On the surface, it might not make sense that Niagara College would offer up its dean of business to speak about Earth Day.
After all, doesn’t business, unchecked capitalism and financial greed shoulder much of the blame for a planet in environmental peril? Maybe. But maybe that’s where the solution lies.
And to be clear, Al Unwin isn’t the college’s dean of business, full stop. He’s the dean of business, tourism and, yes, the environment. It’s a somewhat unique position that doesn’t take too long of an explanation to make sense.
“We have to change how the free-market capital system works, that it can’t be profit for pure profit motivation if it’s going to continue to degrade our natural systems. Because it’s clear that that will not only lead to an ecological disaster, it will lead to a business economic disaster as well,” he said.
“It’s OK to make money, but we can’t continue to do that unethically.”
Unwin has been with the college since the mid-1990s when he came on to help develop some environmental programs. Before that he’d spent a good chunk of his adult life exploring how mining operations affected the surrounding environment.
“I think for me (it was) a bit of a career changing moment when I saw the impact of some of these mining operations and how contaminated the water was,” he said.
After helping the college develop some environmental programs, he was asked to stay on to teach. Despite having two parents who were teachers, the job was never something he thought he’d pursue. However, he understands that solutions are going to take the efforts of many. What better way to amplify his impact than to teach others?

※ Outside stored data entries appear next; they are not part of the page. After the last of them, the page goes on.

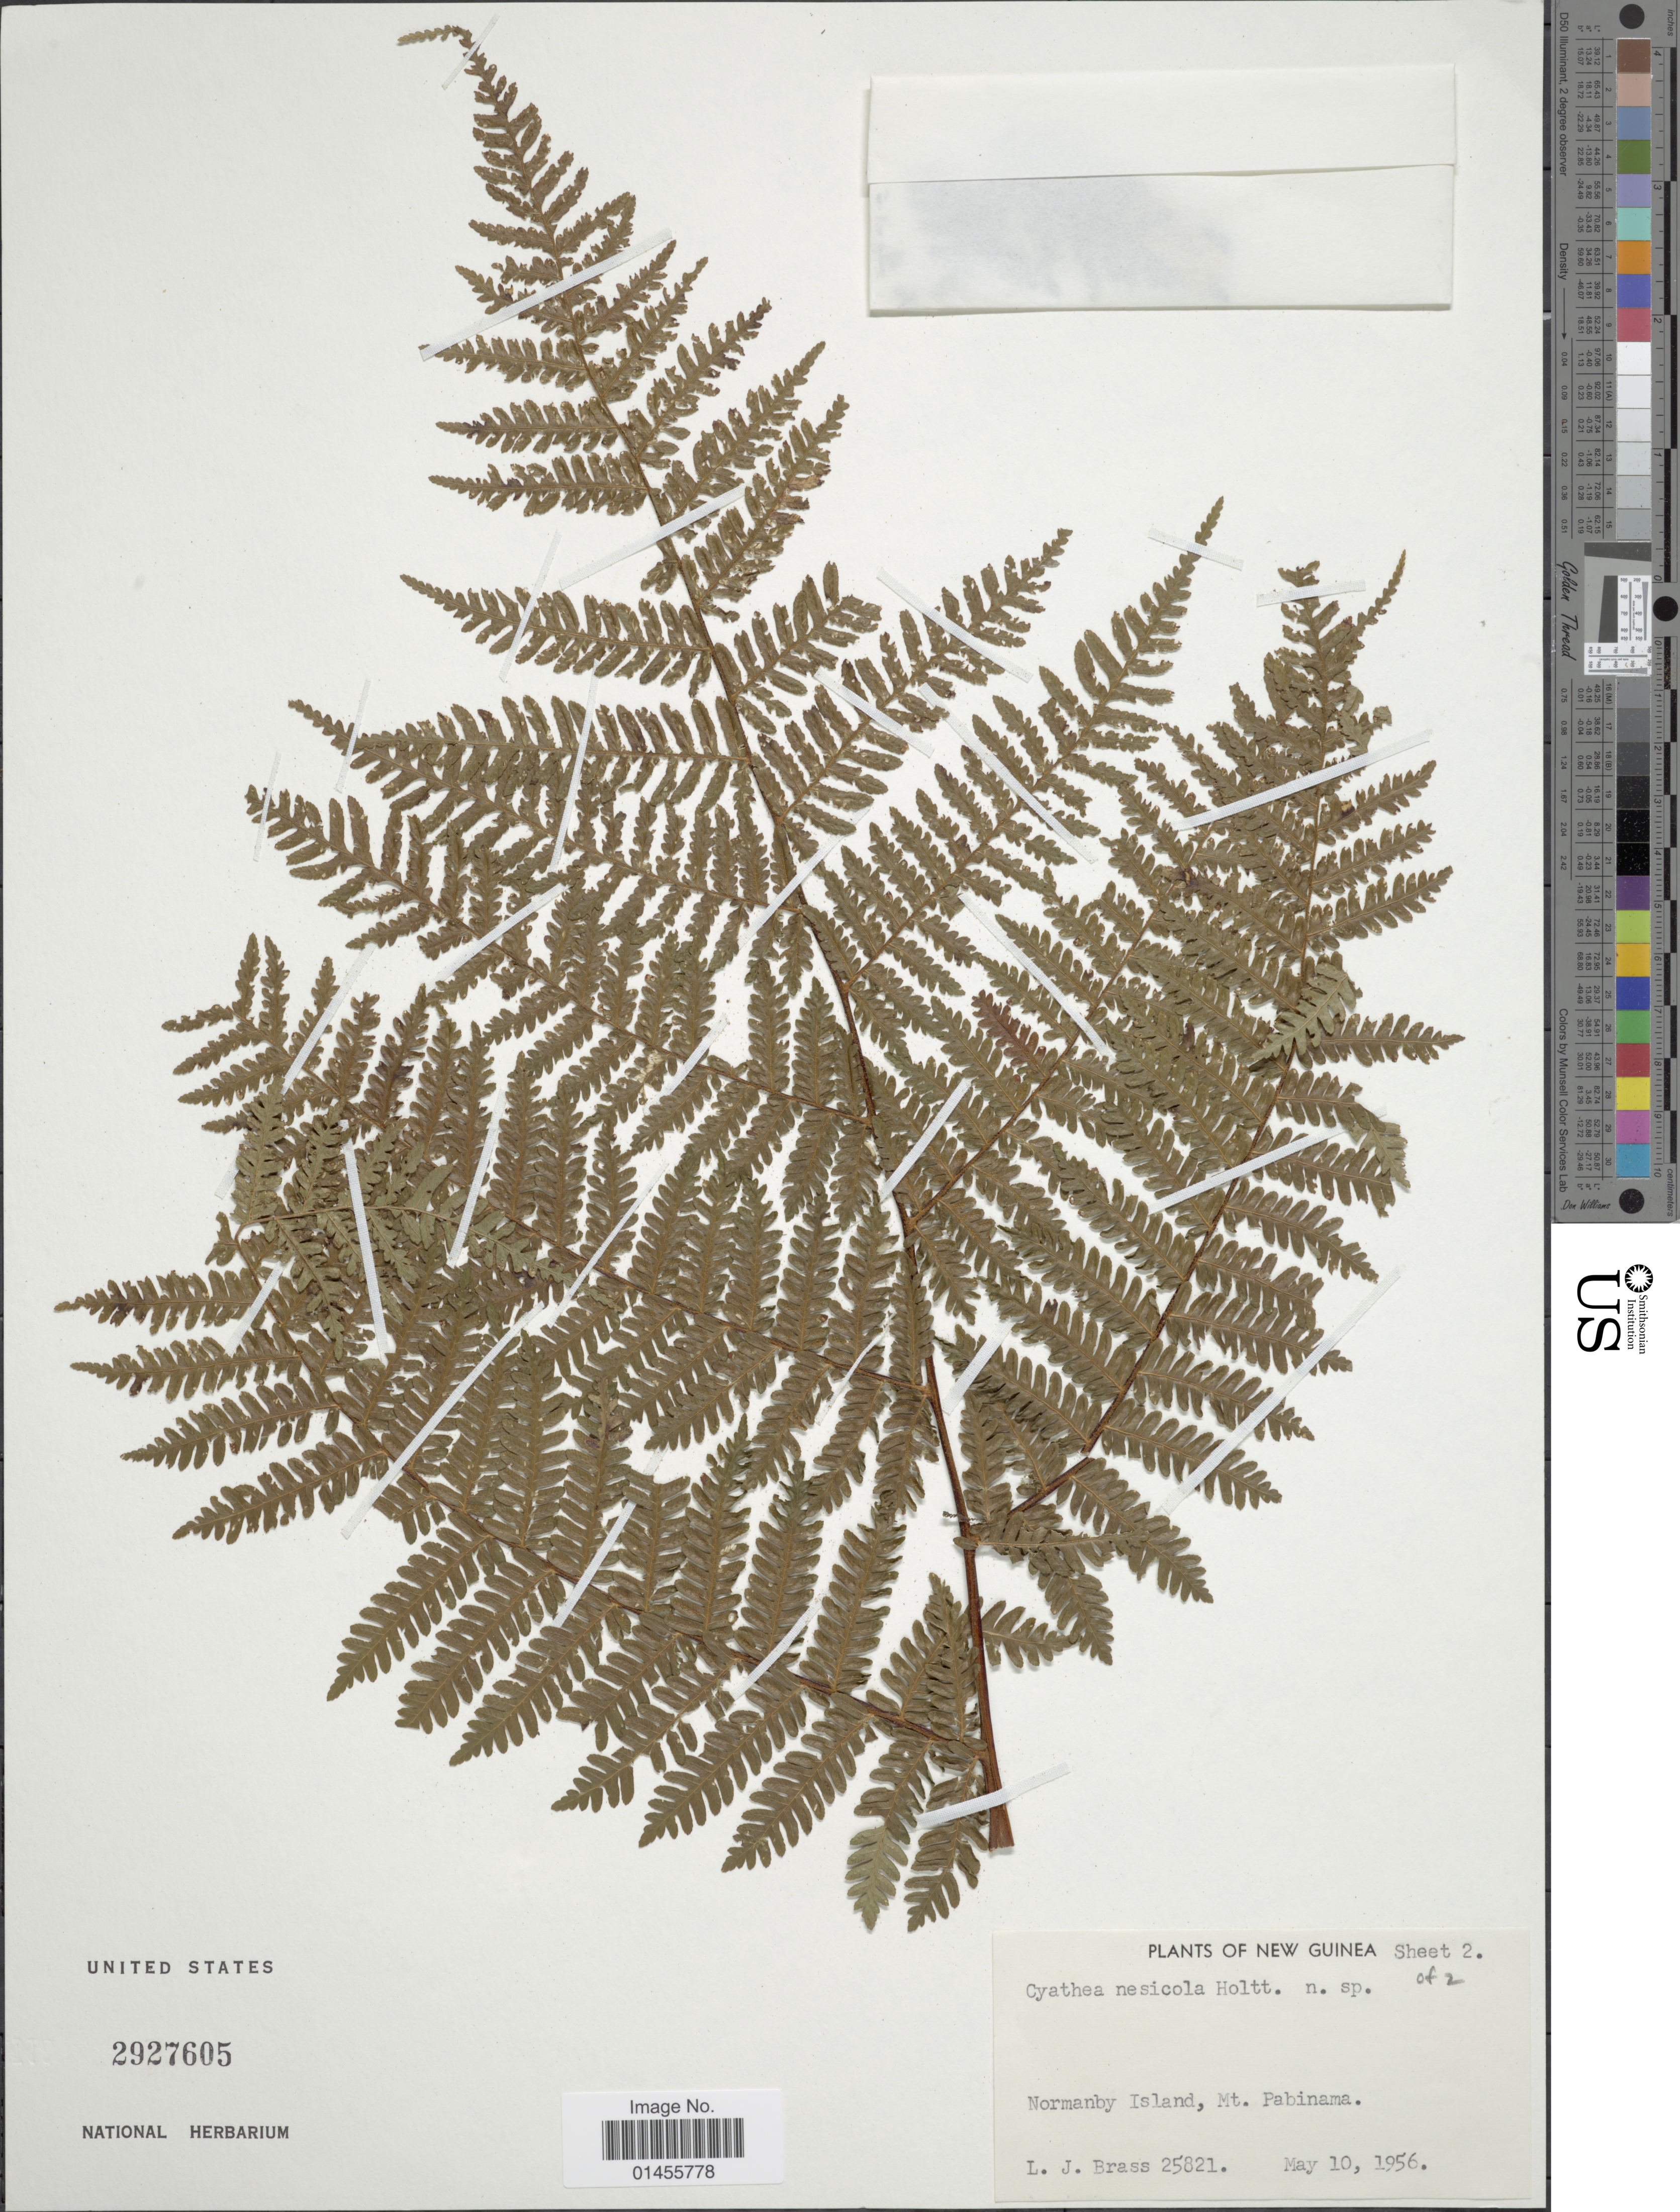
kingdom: Plantae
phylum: Tracheophyta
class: Polypodiopsida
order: Cyatheales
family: Cyatheaceae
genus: Alsophila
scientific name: Alsophila sp.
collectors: L. J. Brass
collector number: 25821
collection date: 1956-05-10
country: Papua New Guinea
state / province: Milne Bay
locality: New Guinea. Normanby Isl., Mt. Pabinama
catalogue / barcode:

“If it was just me, if I was one farmer, I would do a lot. But now I’ve got 20 people each year doing it over time. I think that’s where you really start to see the true impact of education when it comes to schools,” he said.
Unwin’s not one to seek the limelight. If it were his choice, he probably wouldn’t do media interviews about his work, or even last December’s involvement with a United Nations conference on biodiversity in Montreal, something he considers one of his crowning career achievements.
However, in the space of a climate change and biodiversity crisis that could spell doom, he understands he has to go out of his comfort zone. Ironically, many think fighting climate change means leaving behind many of the comforts we enjoy.
The dean’s not so sure. Which brings us back to the business-environment duality of his job.
“I think part of that discussion needs to shift away from what we’re going to lose to what we we’re going to gain, and then really focus on where we can actually maintain what we presently have, but in a way that doesn’t create the impact that it has in the past,” he said.
Capitalism, he points out, isn’t going anywhere. Instead, we need the system to work in a way that makes money for people, but also protects the planet.
“Because, if the planet’s destroyed, who cares how big your bank account is?”
Based on his own interactions and on things he reads, Unwin does sense an increased urgency among young people today. It may be frustrating that fundamentally colleges and universities are teaching the same climate science they were teaching a couple decades ago, but the mood among students has shifted from interest to a motivation to act.
“The really interesting part about Gen Z is that they want to actually work on something that’s meaningful. They want to be collaborative and they understand climate change. They’re scared about it, they’re scared about biodiversity loss,” he said.